ABOUT THIS TASK ::
Set down all of the records exactly, leaving none out.

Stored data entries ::
----------------

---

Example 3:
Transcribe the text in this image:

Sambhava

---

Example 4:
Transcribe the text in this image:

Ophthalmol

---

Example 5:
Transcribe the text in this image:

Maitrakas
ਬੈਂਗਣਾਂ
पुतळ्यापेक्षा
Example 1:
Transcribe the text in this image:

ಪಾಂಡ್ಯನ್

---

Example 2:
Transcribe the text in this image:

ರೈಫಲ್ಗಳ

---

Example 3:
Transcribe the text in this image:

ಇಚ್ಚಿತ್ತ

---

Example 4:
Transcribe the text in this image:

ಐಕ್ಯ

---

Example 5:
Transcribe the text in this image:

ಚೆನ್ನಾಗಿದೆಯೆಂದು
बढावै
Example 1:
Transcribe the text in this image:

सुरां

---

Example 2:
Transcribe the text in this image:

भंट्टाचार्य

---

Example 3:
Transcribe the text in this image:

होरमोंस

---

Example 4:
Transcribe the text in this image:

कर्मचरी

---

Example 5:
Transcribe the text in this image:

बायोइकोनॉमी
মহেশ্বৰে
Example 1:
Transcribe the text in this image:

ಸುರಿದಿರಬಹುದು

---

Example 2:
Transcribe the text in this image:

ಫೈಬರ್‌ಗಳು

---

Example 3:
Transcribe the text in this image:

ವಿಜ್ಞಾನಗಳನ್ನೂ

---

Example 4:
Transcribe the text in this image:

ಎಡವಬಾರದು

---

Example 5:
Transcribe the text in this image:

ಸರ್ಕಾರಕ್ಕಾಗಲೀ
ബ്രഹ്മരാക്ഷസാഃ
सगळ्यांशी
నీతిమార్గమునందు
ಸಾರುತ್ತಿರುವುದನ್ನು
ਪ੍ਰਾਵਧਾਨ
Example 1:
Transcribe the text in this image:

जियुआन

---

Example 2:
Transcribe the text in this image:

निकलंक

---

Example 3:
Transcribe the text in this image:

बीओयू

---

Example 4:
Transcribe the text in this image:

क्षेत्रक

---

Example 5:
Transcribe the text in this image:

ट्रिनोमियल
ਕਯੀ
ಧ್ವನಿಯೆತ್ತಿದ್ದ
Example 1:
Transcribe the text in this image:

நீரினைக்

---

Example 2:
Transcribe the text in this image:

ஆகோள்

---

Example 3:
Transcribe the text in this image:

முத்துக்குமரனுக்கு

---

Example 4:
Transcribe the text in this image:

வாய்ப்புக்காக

----------------

EXERCISE SOLUTION ::
---

Example 3:
Transcribe the text in this image:

Sambhava

---

Example 4:
Transcribe the text in this image:

Ophthalmol

---

Example 5:
Transcribe the text in this image:

Maitrakas
ਬੈਂਗਣਾਂ
पुतळ्यापेक्षा
Example 1:
Transcribe the text in this image:

ಪಾಂಡ್ಯನ್

---

Example 2:
Transcribe the text in this image:

ರೈಫಲ್ಗಳ

---

Example 3:
Transcribe the text in this image:

ಇಚ್ಚಿತ್ತ

---

Example 4:
Transcribe the text in this image:

ಐಕ್ಯ

---

Example 5:
Transcribe the text in this image:

ಚೆನ್ನಾಗಿದೆಯೆಂದು
बढावै
Example 1:
Transcribe the text in this image:

सुरां

---

Example 2:
Transcribe the text in this image:

भंट्टाचार्य

---

Example 3:
Transcribe the text in this image:

होरमोंस

---

Example 4:
Transcribe the text in this image:

कर्मचरी

---

Example 5:
Transcribe the text in this image:

बायोइकोनॉमी
মহেশ্বৰে
Example 1:
Transcribe the text in this image:

ಸುರಿದಿರಬಹುದು

---

Example 2:
Transcribe the text in this image:

ಫೈಬರ್‌ಗಳು

---

Example 3:
Transcribe the text in this image:

ವಿಜ್ಞಾನಗಳನ್ನೂ

---

Example 4:
Transcribe the text in this image:

ಎಡವಬಾರದು

---

Example 5:
Transcribe the text in this image:

ಸರ್ಕಾರಕ್ಕಾಗಲೀ
ബ്രഹ്മരാക്ഷസാഃ
सगळ्यांशी
నీతిమార్గమునందు
ಸಾರುತ್ತಿರುವುದನ್ನು
ਪ੍ਰਾਵਧਾਨ
Example 1:
Transcribe the text in this image:

जियुआन

---

Example 2:
Transcribe the text in this image:

निकलंक

---

Example 3:
Transcribe the text in this image:

बीओयू

---

Example 4:
Transcribe the text in this image:

क्षेत्रक

---

Example 5:
Transcribe the text in this image:

ट्रिनोमियल
ਕਯੀ
ಧ್ವನಿಯೆತ್ತಿದ್ದ
Example 1:
Transcribe the text in this image:

நீரினைக்

---

Example 2:
Transcribe the text in this image:

ஆகோள்

---

Example 3:
Transcribe the text in this image:

முத்துக்குமரனுக்கு

---

Example 4:
Transcribe the text in this image:

வாய்ப்புக்காக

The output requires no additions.